Par Alexandre Delfinov
Un poète et artiste de spoken word d’origine russe, qui vit en Allemagne, vient de publier ce poème qui parle de la responsabilité des Russes, et non seulement de Poutine, dans la guerre d’agression contre l’Ukraine. Un véritable réquisitoire poétique…
Ce n’est pas la guerre de Poutine,
Parce que les gens
Qui triment à faire les trois huit
Pour l’industrie de guerre et un glorieux salaire,
Font ce qu’ils ont à faire du mieux possible,
En assemblant des chars, des blindés, des drones,
Tous ces professionnels,
Qui accroissent la production de munitions,
De missiles fiables,
De bombes intelligentes,
À dispersion, thermobariques,
Tous ces gens qui travaillent pour nourrir leurs familles
Sont de simples turbineurs de guerre —
Ils ont des noms, et des prénoms,
Et ils vont au charbon de bon cœur.
Ce n’est pas la guerre de Poutine,
Parce que beaucoup s’enflamment
Pour l’idée d’un « monde russe »
Qui n’a aucune frontière,
Trop sont vraiment inspirés
Par l’idée d’écraser les autres
Pour échapper au sentiment de son propre affaissement,
Trop prennent dans leurs mains une arme
Avec joie et délivrance,
Car la destruction de l’Ukraine, pour eux,
C’est la constitution d’une identité stable,
Regarde dans les yeux un de ces soldats —
Tu y verras une sombre flamme de glace,
Elle l’anime,
Et ce soldat a un prénom, il a un nom,
Et il a appris à tuer.
Ce n’est pas la guerre de Poutine,
Parce que tout ce réseau international
Qui ravitaille en dépit des sanctions
L’industrie militaire surchauffée
Pour ces soldats séduits,
Pour les vacances heureuses des chiens de la guerre,
Ce sont des hommes et des femmes de différents pays,
Mais c’est aussi quelqu’un que tu connais,
Penses-y, penses-y, penses-y,
Rappelle-toi, rappelle-toi, rappelle-toi,
Mais même si tu ne te souviens de rien
Qu’aucune pensée claire ne trouve son chemin,
Je te le dis :
Tous ces gens qui font de l’import-export
Permettant au bout du compte
Le décollage de bombardiers stratégiques,
L’avancée de lance-missiles dans le bassin de la mer Noire
Les attaques de nuit sur Kharkiv et Kyïv,
Ces marchands et ces businessmen
Ont des prénoms, ils ont des noms,
Et ils contournent habilement les fâcheuses sanctions.

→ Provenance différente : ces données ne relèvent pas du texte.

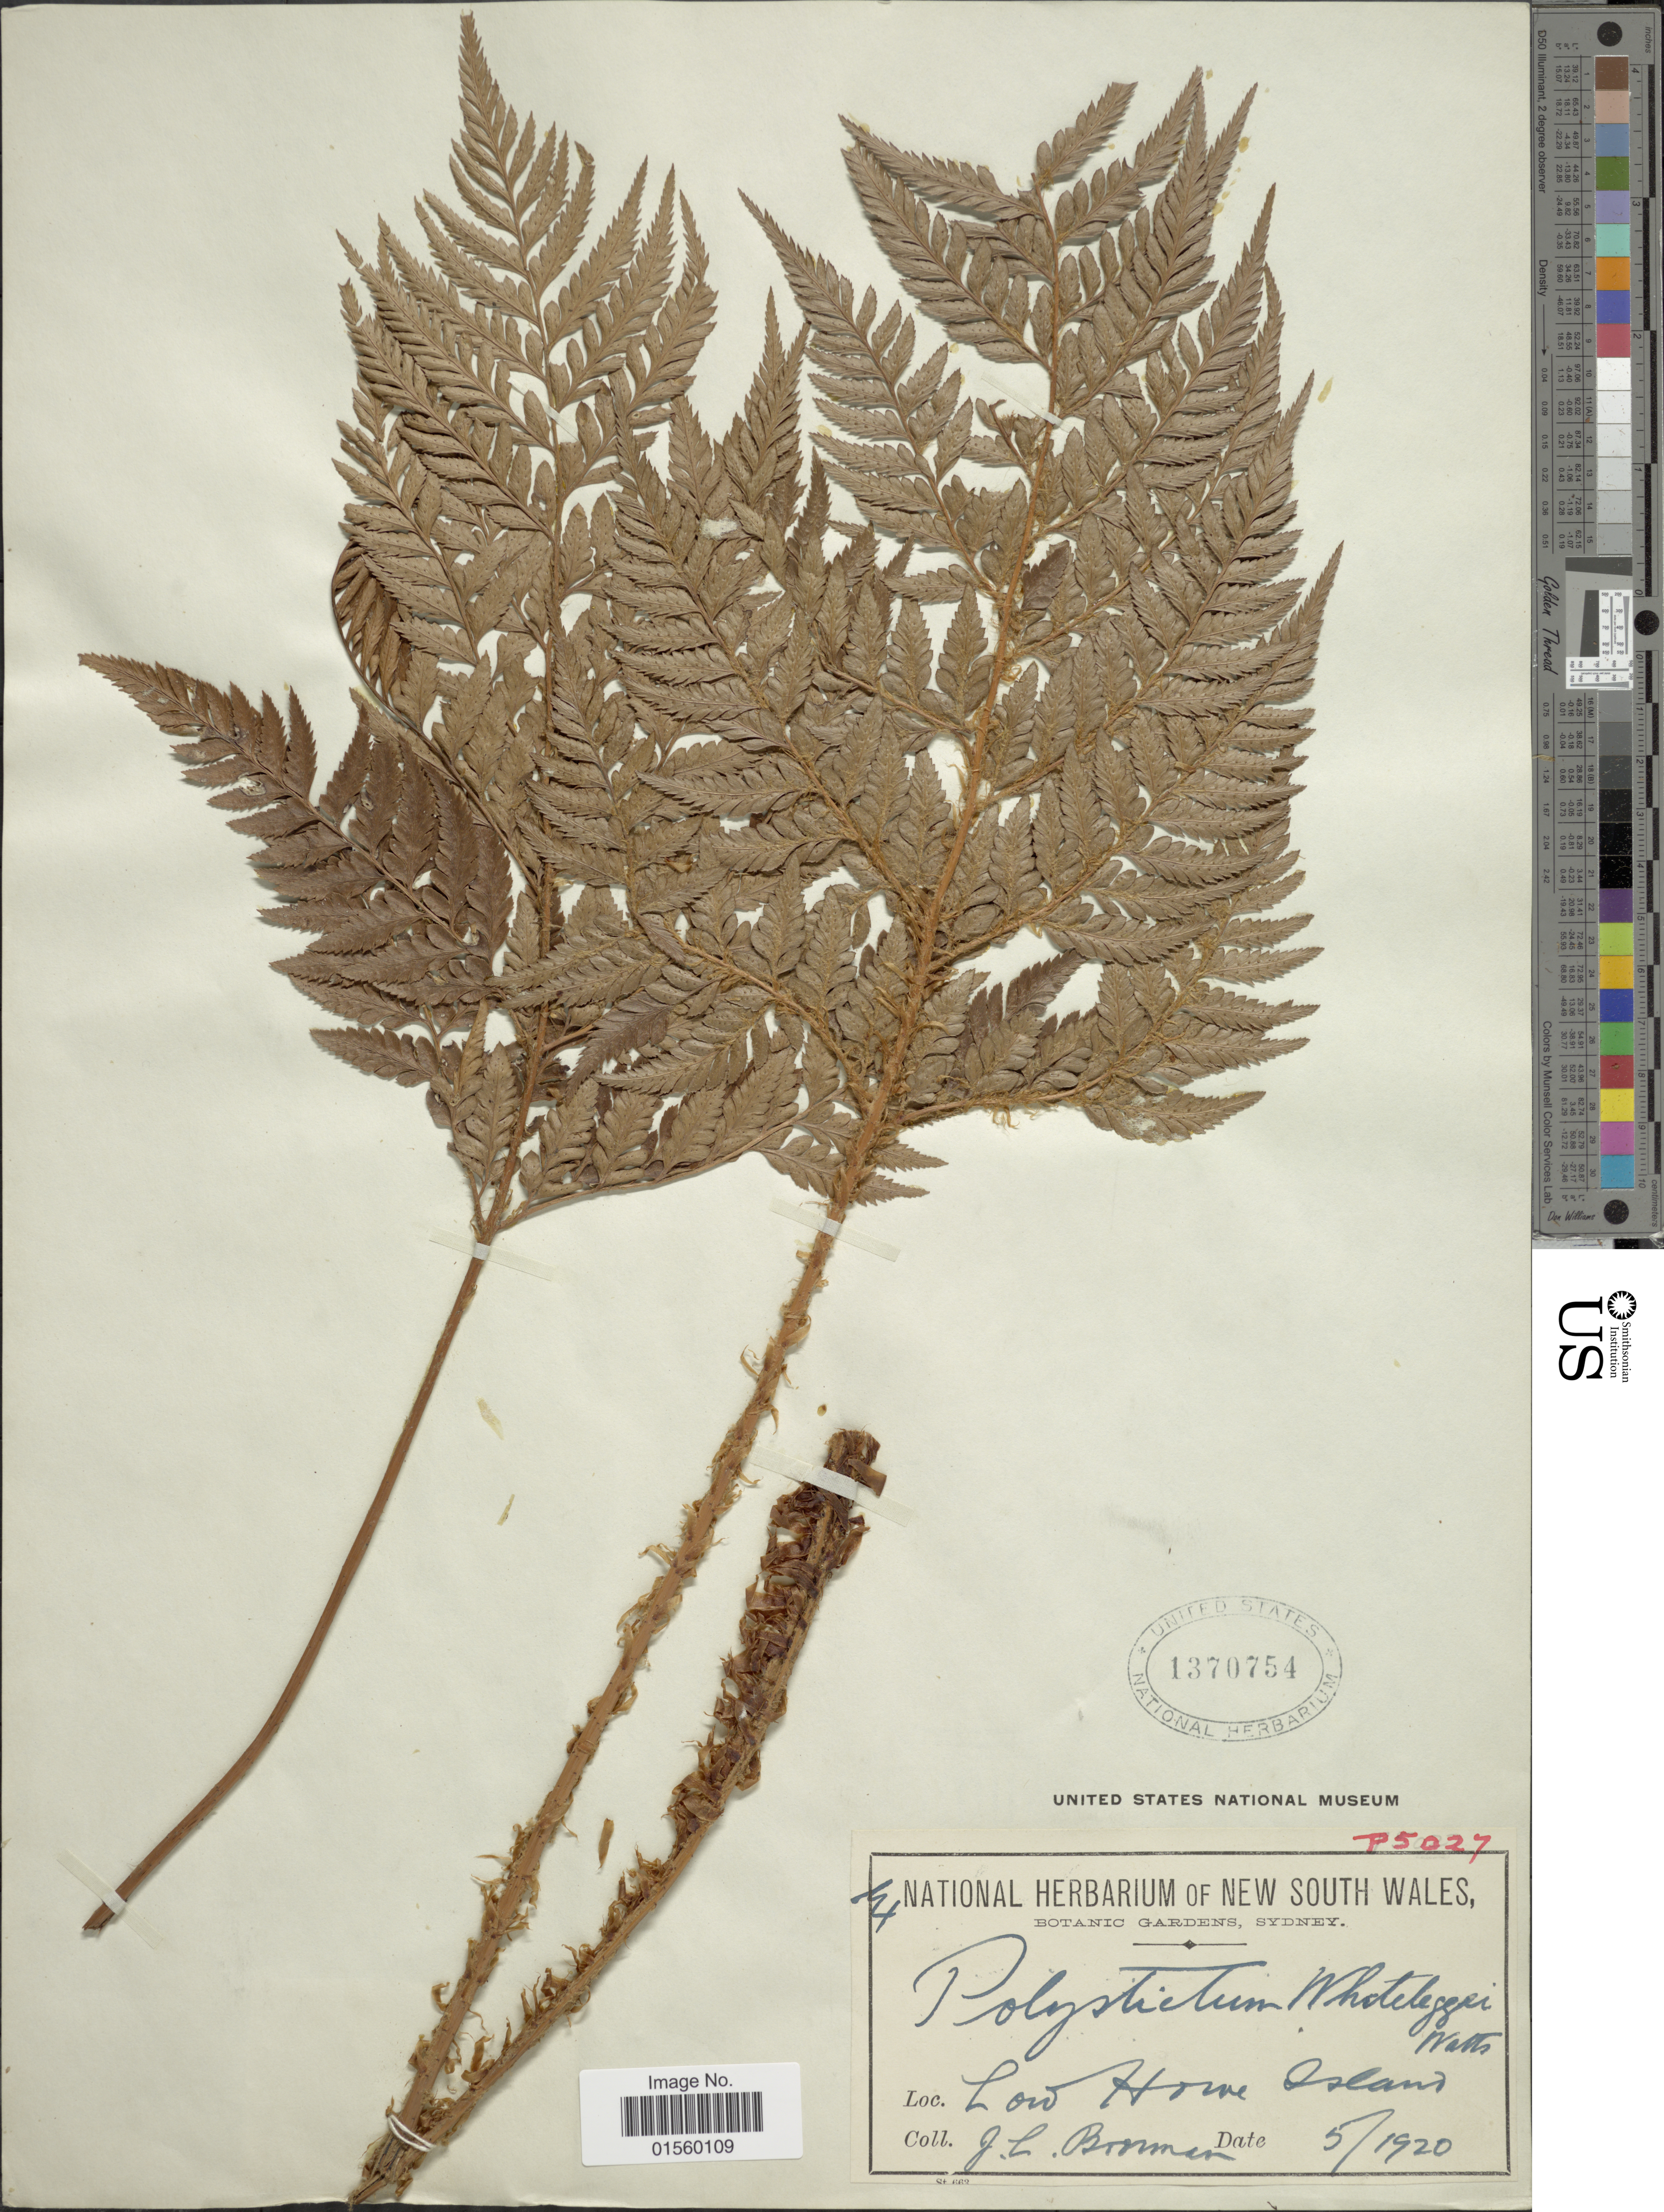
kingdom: Plantae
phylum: Tracheophyta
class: Polypodiopsida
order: Polypodiales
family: Dryopteridaceae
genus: Polystichum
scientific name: Polystichum whiteleggii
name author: Watts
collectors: J. Boorman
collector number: P5027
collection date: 1920-05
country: Australia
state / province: New South Wales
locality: Lord Howe Island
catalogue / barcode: US 1370754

Ce n’est pas la guerre de Poutine,
Parce que c’est qui, ce petit bougre d’homme,
Ce crâne d’œuf, à l’œil mauvais,
Lèvres pincées,
Cet ancien raté du KGB,
Qui s’est hissé à toute allure sur sa satanée verticale
Et s’y est posé comme une perruche sur son perchoir,
Ce petit bonhomme avec sa bonne mémoire des chiffres
Et son humour en dessous de la ceinture,
Tu le vois bien,
Tu le connais bien,
C’est ce même Vlad, ce Volodia,
Le même que ces milliers d’autres Volodia,
Il est sorti d’un immeuble de Saint-Pét’,
Il n’est pas tombé de la Lune,
C’est un type normal, droit dans ses bottes, tenace,
Et même s’il donne des ordres,
Même s’il est copain avec des tueurs, des voleurs,
Même s’il a parlé à la télé en février 2022,
Il n’est qu’un parmi tant d’autres,
Il est comme la masse de ceux qui sont comme lui,
Mais eux — ils ne sont pas lui,
Et ils le regardent,
Regardent la télé gueulante,
Vont dans leur usine aux cliquetis de ferraille,
Dans leur institut de recherche,
Dans leur unité militaire,
Dans leur centre d’affaires,
Dans leurs quartiers de la Loubianka,
À travers le pays,
Dans toutes les villes,
Et ils façonnent cette guerre,
Et ils triment de tout leur cœur,
Et ils ont appris à tuer,
Et ils contournent habilement les fâcheuses sanctions,
Et ils ont un prénom, et ils ont un nom.
Ce n’est pas la guerre de Poutine,
Et même si un jour,
Il crèvera dans son bunker,
Eux resteront.
Je ne sais pas où tu es en ce moment,
Mais je sais où je suis, moi —
De l’autre côté.
Novembre 2024
Traduit du russe par Nastasia Dahuron
Alexandre Delfinov est né à Moscou en 1971 et vit en Allemagne depuis 2001. Poète, journaliste et artiste de spoken word, il a été influencé dans les années 1990 par le conceptualisme moscovite, participant à divers collectifs artistiques et littéraires informels. En 2009, il a cofondé avec Piotr Goriev le projet transculturel PANDA platforma à Berlin.